Dir geht es also darum dein Surf-Vergnügen auf fremden Webseiten zu erhöhen, nicht um die Erstellung einer eigenen Seite?

Wenn Du Werbung und bestimmte Elemente ausblenden willst, verwende doch einen der vielen Werbeblocker. Adblock Plus im Firefox ist was das angeht schon sehr flexibel und man muss nicht extra JavaScripts selbst schreiben.
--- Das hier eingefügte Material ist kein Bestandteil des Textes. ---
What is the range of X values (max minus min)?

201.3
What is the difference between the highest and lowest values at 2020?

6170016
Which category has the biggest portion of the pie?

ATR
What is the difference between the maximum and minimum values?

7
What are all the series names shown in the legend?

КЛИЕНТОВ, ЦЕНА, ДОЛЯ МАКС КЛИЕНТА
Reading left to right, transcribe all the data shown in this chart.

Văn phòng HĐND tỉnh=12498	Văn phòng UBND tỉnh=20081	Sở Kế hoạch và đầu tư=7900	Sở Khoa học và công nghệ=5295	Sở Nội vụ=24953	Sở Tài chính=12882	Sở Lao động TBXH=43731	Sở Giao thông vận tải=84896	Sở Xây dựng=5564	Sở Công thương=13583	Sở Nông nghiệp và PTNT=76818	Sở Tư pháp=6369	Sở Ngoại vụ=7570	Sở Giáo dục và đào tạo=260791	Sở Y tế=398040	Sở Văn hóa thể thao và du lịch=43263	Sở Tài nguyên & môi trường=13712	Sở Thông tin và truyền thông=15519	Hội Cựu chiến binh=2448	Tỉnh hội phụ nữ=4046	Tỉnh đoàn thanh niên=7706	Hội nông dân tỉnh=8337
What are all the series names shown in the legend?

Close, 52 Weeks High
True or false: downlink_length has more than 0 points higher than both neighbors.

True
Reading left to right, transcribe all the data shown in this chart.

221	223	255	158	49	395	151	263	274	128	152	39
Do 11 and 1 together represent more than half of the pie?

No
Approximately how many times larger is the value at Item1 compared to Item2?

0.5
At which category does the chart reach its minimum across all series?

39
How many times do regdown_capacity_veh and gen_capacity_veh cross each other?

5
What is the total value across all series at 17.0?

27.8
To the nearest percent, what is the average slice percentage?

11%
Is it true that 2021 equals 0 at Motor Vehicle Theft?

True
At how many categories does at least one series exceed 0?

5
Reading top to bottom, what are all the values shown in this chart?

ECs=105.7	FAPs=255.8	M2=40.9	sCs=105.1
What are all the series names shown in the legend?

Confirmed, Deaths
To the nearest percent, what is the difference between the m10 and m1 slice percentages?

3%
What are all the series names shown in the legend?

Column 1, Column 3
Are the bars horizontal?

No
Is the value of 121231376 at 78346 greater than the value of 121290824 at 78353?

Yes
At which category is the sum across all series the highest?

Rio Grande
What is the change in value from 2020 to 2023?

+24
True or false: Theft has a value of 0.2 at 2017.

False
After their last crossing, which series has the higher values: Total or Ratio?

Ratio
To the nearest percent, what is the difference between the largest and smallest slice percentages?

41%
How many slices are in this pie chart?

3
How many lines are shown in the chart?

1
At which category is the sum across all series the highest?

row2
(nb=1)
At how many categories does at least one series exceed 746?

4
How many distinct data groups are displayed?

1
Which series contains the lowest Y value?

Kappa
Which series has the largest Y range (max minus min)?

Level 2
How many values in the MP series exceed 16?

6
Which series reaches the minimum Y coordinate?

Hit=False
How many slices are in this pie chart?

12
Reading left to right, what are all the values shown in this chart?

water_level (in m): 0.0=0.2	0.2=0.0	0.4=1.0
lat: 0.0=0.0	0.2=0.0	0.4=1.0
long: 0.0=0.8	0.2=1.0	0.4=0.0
Wenn es das auch nicht war was Du meinst, müsstest Du es mal anders formulieren.


----------



## Netzwerkidi (16. Mai 2011)

Ich meine nicht nur Werbung ausschalten sondern mehr und gezielt. 
Und zwar über den Aufruf einer Bookmark, das irgendwie das Bookmarklet mit im Link hat.
Hier zwei Ansichten, eine vorher und eine nach Aufruf des Bookmarklets.


----------



## threadi (17. Mai 2011)

Auch das kann ein Werbeblocker leisten. Wie schon gesagt, kann z.B. Adblock Plus auch konkrete Elemente ausblenden.


----------



## Netzwerkidi (17. Mai 2011)

Ich will das nicht mit einem Werbeblocker machen, außerdem habe ich bereits einen. 
Ich will wissen, ob das geht wie gefragt, und falls ja, wie das geht.
Ist doch eigentlich eine ganz einfache Frage.


----------



## threadi (17. Mai 2011)

Das ist abhängig von dem von dir verwendeten Browser und welche Möglichkeiten dieser dir bietet. Bei Firefox kann man imho auch auf JavaScript-Basis Addons erstellen.


----------



## Netzwerkidi (17. Mai 2011)

zu kompliziert


----------